No. I liked Tom Petty. Growing up I would hear him alongside Bruce Hornsby or Don Henley on pop radio. I don’t really know when Tom Petty took hold. I think it was when I was living up in Ann Arbor, Michigan, working at Allmusic.com and that live anthology came out. I don’t think I realized how good of a band they were, how consistent of a band. Something about it flipped a switch for me and it was all I listened to. It’s still all I listen to.
I play an annual Tom Petty tribute show for charity, and playing those songs, they’re so easy. There’s nothing really ornate. There are no challenging guitar parts, apart from maybe “American Girl.” The whole crowd can sing along. There’s something immediately gratifying about hearing that kind of music. Plus he was a rock & roll frontman who could have hits on pop radio, could have hits on modern rock radio, and he’s aged in this very smart way. I would love to meet him one day.
You’ve been into music-making for a long time, but you also studied journalism in college and landed jobs in that field after school. Have there been times when you were torn between which of the two career paths to take more seriously?
I think the only time when I even considered putting anything above playing music was right after college, when all my friends were going to law school or going to backpack around Europe. They all had plans and I didn’t have anything. This offer came through to intern at Spin magazine, which was my dream. I took that job rather than continuing to tour around with my band. In hindsight, I wish I hadn’t. I think I was just young and scared about not having any money. I was getting good journalism gigs, so I chased that path for a bit. . . I was having a hard time knowing that I wanted to play music and could play music and [writing about] other people who had the balls to do it. They didn’t have retirement plans, but I did. I felt like I needed to do it.
Every article I’ve read about you describes you as both a musician and journalist. Both roles are usually spelled out right there in the headline.
Really?
Yeah. Haven’t you noticed?
No. I think it just finds its way in, and I’m glad. It’s an uncommon thing, and I’ve tried to walk that line. I don’t want to paint myself into a corner, but I have in a number of respects.
What difference does it seem to make if people think of you as doing both?

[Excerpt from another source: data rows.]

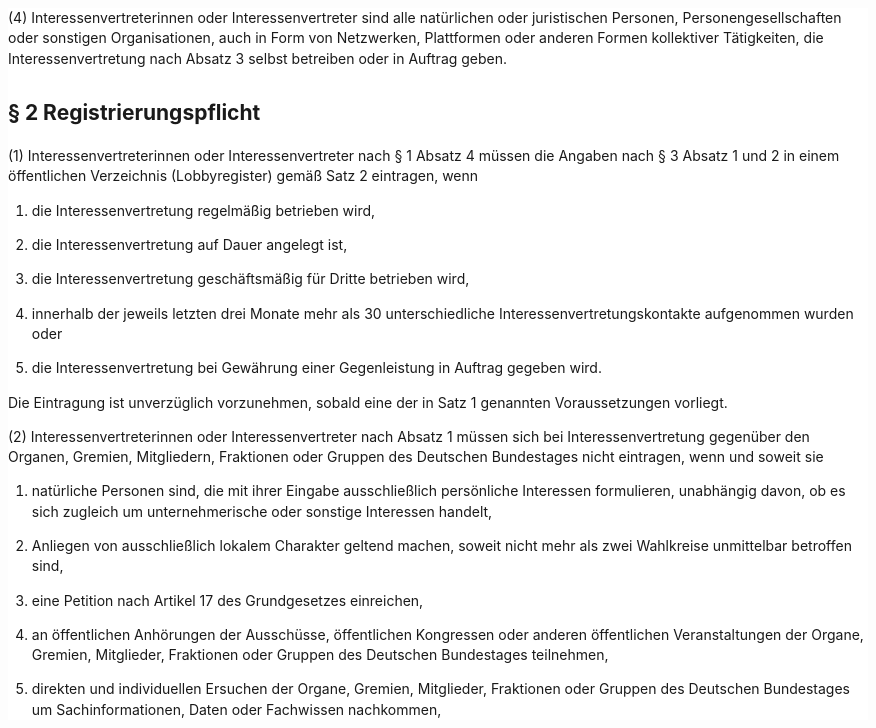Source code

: (4) Interessenvertreterinnen oder Interessenvertreter sind alle
natürlichen oder juristischen Personen, Personengesellschaften oder
sonstigen Organisationen, auch in Form von Netzwerken, Plattformen
oder anderen Formen kollektiver Tätigkeiten, die Interessenvertretung
nach Absatz 3 selbst betreiben oder in Auftrag geben.


## § 2 Registrierungspflicht

(1) Interessenvertreterinnen oder Interessenvertreter nach § 1 Absatz
4 müssen die Angaben nach § 3 Absatz 1 und 2 in einem öffentlichen
Verzeichnis (Lobbyregister) gemäß Satz 2 eintragen, wenn

1.  die Interessenvertretung regelmäßig betrieben wird,


2.  die Interessenvertretung auf Dauer angelegt ist,


3.  die Interessenvertretung geschäftsmäßig für Dritte betrieben wird,


4.  innerhalb der jeweils letzten drei Monate mehr als 30 unterschiedliche
    Interessenvertretungskontakte aufgenommen wurden oder


5.  die Interessenvertretung bei Gewährung einer Gegenleistung in Auftrag
    gegeben wird.



Die Eintragung ist unverzüglich vorzunehmen, sobald eine der in Satz 1
genannten Voraussetzungen vorliegt.

(2) Interessenvertreterinnen oder Interessenvertreter nach Absatz 1
müssen sich bei Interessenvertretung gegenüber den Organen, Gremien,
Mitgliedern, Fraktionen oder Gruppen des Deutschen Bundestages nicht
eintragen, wenn und soweit sie

1.  natürliche Personen sind, die mit ihrer Eingabe ausschließlich
    persönliche Interessen formulieren, unabhängig davon, ob es sich
    zugleich um unternehmerische oder sonstige Interessen handelt,


2.  Anliegen von ausschließlich lokalem Charakter geltend machen, soweit
    nicht mehr als zwei Wahlkreise unmittelbar betroffen sind,


3.  eine Petition nach Artikel 17 des Grundgesetzes einreichen,


4.  an öffentlichen Anhörungen der Ausschüsse, öffentlichen Kongressen
    oder anderen öffentlichen Veranstaltungen der Organe, Gremien,
    Mitglieder, Fraktionen oder Gruppen des Deutschen Bundestages
    teilnehmen,


5.  direkten und individuellen Ersuchen der Organe, Gremien, Mitglieder,
    Fraktionen oder Gruppen des Deutschen Bundestages um
    Sachinformationen, Daten oder Fachwissen nachkommen,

I’d be worried a lot of people would think that any headway I’ve made on the music performance side of things is a result of connections I’ve made as a writer — and perhaps it is, but I don’t want them to attribute it all to that. And I want to try to avoid conflicts of interest when I can. My fear is I’m gonna run into a person whose album I’ve totally trashed at one point in time and they’re gonna kick my ass. Generally I don’t do that kind of journalism anymore. It’s more features.
Less reviewing.
Yeah.
In your journalistic work, you sometimes interact with musicians atop the hierarchy of popularity, critical claim and commercial success, but you’re also intimately acquainted with the reality of the working musician. Your song “Silver Linings” describes a sparsely attended club show. It seems like seeing those disparities up close could make you cynical.
I try not to be, but I think I am. I mean, “Silver Linings” in verse two I talk about a woman. I used Margo Price as the idea for that character. That was back when she was playing gigs at the 5 Spot to, like, 20 people, if that. Now she’s killing it.

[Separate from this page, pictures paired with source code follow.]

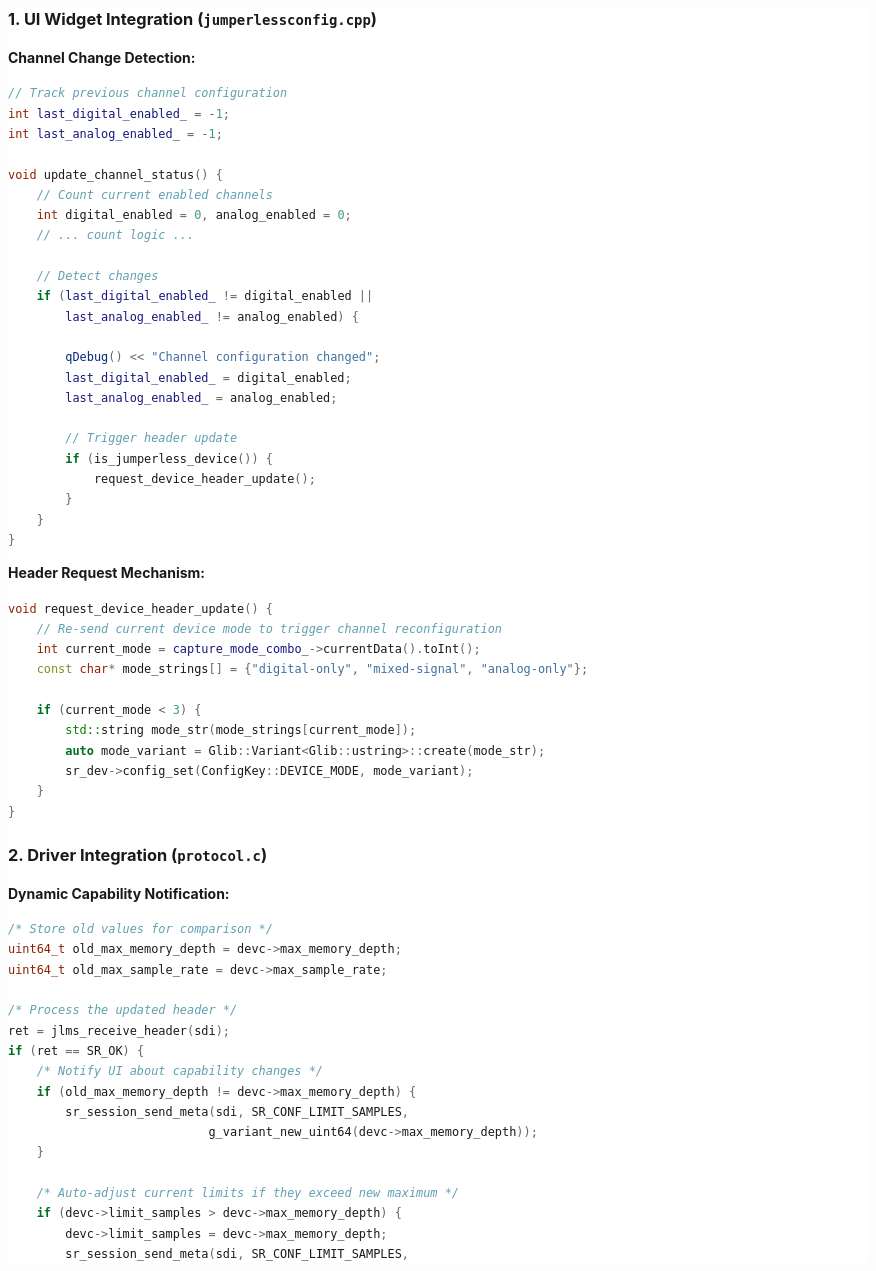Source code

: ### **1. UI Widget Integration (`jumperlessconfig.cpp`)**

**Channel Change Detection:**
```cpp
// Track previous channel configuration
int last_digital_enabled_ = -1;
int last_analog_enabled_ = -1;

void update_channel_status() {
    // Count current enabled channels
    int digital_enabled = 0, analog_enabled = 0;
    // ... count logic ...
    
    // Detect changes
    if (last_digital_enabled_ != digital_enabled || 
        last_analog_enabled_ != analog_enabled) {
        
        qDebug() << "Channel configuration changed";
        last_digital_enabled_ = digital_enabled;
        last_analog_enabled_ = analog_enabled;
        
        // Trigger header update
        if (is_jumperless_device()) {
            request_device_header_update();
        }
    }
}
```

**Header Request Mechanism:**
```cpp
void request_device_header_update() {
    // Re-send current device mode to trigger channel reconfiguration
    int current_mode = capture_mode_combo_->currentData().toInt();
    const char* mode_strings[] = {"digital-only", "mixed-signal", "analog-only"};
    
    if (current_mode < 3) {
        std::string mode_str(mode_strings[current_mode]);
        auto mode_variant = Glib::Variant<Glib::ustring>::create(mode_str);
        sr_dev->config_set(ConfigKey::DEVICE_MODE, mode_variant);
    }
}
```

### **2. Driver Integration (`protocol.c`)**

**Dynamic Capability Notification:**
```c
/* Store old values for comparison */
uint64_t old_max_memory_depth = devc->max_memory_depth;
uint64_t old_max_sample_rate = devc->max_sample_rate;

/* Process the updated header */
ret = jlms_receive_header(sdi);
if (ret == SR_OK) {
    /* Notify UI about capability changes */
    if (old_max_memory_depth != devc->max_memory_depth) {
        sr_session_send_meta(sdi, SR_CONF_LIMIT_SAMPLES,
                            g_variant_new_uint64(devc->max_memory_depth));
    }
    
    /* Auto-adjust current limits if they exceed new maximum */
    if (devc->limit_samples > devc->max_memory_depth) {
        devc->limit_samples = devc->max_memory_depth;
        sr_session_send_meta(sdi, SR_CONF_LIMIT_SAMPLES,
```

At this moment, where do feel like you are on the spectrum of harsh realism to idealism?
Oh, man. One hundred percent at the harsh realism polarity, while keeping my eyes on the idealistic side. You know, there are people like Margo Price or Jason Isbell, people who weren’t given anything. Their parents aren’t rich. They had to just go and get it, and it’s worked. It’s worked because it’s real. That’s why it resonates. So, it can happen. I think there’s something to be said for just doggedly pursuing it.